** EXERCISE INSTRUCTIONS **
Your response should be a copy of each line in the listing below that includes the word "still".

(MATERIAL FOR THIS EXERCISE)

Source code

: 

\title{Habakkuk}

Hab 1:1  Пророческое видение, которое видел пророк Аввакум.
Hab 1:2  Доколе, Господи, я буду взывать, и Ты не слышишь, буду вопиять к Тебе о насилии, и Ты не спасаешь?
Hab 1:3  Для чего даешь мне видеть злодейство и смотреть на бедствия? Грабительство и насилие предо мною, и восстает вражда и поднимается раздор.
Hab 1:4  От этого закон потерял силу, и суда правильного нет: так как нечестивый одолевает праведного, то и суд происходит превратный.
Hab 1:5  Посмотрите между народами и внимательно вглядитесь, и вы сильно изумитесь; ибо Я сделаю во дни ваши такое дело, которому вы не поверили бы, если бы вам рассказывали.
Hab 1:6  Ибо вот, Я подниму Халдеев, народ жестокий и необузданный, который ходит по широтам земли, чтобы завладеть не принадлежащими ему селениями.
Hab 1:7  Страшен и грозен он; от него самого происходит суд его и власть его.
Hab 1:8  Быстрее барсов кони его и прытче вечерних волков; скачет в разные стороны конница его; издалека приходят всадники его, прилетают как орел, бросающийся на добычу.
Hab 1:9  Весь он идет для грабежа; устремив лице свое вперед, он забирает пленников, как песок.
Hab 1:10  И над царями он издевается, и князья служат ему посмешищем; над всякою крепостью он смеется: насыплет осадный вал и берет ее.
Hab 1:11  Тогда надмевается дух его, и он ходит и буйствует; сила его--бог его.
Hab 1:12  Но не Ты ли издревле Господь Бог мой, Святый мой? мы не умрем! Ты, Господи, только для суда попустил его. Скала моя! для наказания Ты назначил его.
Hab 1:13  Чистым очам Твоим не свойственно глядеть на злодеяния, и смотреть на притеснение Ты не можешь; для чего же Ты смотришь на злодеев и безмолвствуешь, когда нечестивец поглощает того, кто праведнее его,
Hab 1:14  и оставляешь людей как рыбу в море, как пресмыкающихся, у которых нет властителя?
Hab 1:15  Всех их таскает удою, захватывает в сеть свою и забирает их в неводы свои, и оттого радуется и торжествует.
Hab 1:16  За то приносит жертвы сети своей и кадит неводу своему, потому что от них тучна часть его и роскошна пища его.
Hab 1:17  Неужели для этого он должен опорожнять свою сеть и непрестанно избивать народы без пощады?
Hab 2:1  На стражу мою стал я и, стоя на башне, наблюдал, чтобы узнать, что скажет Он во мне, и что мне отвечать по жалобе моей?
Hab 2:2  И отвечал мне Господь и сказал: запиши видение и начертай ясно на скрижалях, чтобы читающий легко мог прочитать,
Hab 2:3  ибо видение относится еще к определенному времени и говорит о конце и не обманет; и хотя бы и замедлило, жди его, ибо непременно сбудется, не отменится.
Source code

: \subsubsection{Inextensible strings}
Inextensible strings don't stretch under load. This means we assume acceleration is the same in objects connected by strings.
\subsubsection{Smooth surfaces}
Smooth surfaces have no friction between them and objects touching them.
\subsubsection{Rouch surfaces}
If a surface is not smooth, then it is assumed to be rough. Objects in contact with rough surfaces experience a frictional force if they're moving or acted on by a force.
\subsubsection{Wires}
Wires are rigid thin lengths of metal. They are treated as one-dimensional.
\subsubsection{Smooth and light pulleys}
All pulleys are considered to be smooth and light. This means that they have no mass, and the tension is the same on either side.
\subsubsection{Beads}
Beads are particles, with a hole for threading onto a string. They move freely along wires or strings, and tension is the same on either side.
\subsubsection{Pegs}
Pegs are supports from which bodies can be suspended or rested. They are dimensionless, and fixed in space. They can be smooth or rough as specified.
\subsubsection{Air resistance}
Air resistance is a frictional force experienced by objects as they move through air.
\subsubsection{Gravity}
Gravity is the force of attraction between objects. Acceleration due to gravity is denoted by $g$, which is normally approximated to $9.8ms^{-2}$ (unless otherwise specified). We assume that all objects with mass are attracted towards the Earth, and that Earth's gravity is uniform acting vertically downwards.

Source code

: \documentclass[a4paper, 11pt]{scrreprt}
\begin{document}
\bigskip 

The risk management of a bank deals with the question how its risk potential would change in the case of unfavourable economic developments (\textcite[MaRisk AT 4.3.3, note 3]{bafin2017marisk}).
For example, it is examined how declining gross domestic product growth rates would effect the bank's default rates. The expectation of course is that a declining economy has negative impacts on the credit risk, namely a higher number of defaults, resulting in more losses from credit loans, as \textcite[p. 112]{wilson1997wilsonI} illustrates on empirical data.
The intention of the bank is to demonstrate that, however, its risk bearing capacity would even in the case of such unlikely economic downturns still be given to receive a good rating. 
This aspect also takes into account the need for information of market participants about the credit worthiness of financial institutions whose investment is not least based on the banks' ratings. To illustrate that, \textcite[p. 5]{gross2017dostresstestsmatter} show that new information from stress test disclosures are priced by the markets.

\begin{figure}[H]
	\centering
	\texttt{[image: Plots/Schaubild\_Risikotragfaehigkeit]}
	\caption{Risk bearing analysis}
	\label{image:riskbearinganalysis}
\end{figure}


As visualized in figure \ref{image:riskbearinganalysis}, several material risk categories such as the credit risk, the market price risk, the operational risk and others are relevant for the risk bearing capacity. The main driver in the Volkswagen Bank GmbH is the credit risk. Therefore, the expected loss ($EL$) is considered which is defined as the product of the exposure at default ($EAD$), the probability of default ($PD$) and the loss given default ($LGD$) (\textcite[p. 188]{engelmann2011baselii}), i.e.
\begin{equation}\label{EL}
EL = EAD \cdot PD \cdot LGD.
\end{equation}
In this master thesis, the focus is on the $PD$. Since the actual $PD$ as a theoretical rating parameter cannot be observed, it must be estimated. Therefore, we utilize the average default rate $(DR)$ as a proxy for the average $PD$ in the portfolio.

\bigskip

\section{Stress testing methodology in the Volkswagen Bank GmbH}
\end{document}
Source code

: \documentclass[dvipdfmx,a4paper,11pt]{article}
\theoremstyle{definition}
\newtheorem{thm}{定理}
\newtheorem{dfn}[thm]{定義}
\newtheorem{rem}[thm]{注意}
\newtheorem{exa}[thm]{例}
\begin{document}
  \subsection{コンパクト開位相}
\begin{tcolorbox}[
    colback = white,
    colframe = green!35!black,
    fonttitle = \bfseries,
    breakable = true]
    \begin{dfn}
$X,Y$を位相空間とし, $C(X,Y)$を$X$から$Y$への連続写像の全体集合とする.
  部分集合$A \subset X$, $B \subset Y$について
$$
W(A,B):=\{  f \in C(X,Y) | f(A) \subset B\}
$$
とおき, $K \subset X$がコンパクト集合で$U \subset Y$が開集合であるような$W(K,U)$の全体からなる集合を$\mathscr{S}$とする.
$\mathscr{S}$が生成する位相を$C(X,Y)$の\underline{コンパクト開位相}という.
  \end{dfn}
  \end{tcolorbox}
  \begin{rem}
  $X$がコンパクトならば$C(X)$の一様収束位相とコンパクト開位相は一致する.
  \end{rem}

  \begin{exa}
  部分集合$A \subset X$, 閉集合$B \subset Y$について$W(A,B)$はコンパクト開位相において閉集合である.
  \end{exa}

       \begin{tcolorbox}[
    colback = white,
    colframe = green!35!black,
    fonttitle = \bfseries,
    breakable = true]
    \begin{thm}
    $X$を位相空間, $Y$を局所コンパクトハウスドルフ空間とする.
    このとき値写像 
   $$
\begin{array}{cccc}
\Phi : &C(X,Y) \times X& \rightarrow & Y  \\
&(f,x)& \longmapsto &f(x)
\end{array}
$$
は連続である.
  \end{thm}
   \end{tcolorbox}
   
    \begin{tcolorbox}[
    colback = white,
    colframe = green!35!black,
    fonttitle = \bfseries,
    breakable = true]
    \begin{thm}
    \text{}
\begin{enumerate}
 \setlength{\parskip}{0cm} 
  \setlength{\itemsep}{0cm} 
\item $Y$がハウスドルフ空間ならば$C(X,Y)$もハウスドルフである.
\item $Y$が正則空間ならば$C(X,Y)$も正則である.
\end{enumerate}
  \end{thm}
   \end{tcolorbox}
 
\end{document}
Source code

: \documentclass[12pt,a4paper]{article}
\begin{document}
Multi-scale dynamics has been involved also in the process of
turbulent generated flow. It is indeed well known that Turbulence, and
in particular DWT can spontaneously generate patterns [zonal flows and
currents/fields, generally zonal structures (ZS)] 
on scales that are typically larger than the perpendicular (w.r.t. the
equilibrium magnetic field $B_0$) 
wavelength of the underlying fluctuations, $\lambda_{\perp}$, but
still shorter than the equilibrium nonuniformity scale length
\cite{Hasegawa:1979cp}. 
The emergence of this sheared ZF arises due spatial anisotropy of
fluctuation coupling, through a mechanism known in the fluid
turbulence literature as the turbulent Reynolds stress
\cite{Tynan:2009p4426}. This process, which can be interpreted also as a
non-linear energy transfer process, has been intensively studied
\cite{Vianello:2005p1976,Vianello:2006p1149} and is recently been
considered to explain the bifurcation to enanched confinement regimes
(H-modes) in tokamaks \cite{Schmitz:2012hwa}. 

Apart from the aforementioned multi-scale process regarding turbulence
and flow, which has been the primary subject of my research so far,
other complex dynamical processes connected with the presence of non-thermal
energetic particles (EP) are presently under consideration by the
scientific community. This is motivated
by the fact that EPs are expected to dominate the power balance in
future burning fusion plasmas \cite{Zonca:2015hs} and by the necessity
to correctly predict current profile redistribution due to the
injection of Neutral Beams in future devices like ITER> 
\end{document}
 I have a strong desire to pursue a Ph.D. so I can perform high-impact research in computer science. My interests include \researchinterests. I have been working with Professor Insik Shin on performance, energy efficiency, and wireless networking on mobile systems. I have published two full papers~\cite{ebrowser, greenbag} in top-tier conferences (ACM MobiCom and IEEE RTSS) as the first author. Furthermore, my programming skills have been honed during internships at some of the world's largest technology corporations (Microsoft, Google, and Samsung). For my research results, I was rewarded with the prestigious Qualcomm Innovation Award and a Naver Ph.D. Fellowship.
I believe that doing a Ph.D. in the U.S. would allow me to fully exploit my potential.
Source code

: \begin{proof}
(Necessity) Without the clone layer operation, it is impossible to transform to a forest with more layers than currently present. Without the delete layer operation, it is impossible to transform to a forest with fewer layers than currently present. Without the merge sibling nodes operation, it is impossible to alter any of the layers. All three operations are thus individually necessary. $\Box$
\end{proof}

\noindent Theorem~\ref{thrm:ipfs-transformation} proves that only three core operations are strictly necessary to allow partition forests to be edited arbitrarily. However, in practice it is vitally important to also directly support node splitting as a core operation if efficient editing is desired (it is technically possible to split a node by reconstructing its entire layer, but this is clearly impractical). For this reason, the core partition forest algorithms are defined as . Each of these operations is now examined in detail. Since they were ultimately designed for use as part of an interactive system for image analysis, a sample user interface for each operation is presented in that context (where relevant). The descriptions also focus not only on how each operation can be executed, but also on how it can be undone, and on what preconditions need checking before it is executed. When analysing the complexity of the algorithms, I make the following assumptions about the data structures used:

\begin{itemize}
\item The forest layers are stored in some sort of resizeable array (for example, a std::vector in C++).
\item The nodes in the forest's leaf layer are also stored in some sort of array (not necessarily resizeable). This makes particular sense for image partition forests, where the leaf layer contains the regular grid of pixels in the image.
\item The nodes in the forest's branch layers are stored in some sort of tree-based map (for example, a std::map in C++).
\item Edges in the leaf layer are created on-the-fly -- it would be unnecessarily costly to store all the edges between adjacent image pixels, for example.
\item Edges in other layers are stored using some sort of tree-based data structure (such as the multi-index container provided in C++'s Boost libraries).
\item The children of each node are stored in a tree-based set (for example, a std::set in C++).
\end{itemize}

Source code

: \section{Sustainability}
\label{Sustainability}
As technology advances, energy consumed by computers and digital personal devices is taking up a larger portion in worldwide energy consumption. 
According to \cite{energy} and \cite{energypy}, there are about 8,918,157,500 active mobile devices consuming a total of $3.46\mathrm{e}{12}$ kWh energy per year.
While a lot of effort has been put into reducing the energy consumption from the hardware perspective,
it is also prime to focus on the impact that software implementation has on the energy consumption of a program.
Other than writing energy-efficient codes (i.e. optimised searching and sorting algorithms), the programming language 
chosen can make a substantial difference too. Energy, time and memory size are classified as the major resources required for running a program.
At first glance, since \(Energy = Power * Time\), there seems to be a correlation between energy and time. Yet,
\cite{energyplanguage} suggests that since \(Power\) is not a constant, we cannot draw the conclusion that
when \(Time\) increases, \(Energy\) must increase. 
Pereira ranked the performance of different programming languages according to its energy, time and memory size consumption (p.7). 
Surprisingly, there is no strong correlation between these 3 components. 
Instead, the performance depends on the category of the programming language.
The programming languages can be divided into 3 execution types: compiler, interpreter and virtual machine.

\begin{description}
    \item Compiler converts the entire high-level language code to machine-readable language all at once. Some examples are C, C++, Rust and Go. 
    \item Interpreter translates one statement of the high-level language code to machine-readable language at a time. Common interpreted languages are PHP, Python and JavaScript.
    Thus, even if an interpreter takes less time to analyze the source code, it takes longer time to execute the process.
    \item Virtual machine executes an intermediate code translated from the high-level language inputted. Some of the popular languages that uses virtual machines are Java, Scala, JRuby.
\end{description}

(End MATERIAL FOR THIS EXERCISE)

** RESPONSE TO THE EXERCISE **
The intention of the bank is to demonstrate that, however, its risk bearing capacity would even in the case of such unlikely economic downturns still be given to receive a good rating. 
still shorter than the equilibrium nonuniformity scale length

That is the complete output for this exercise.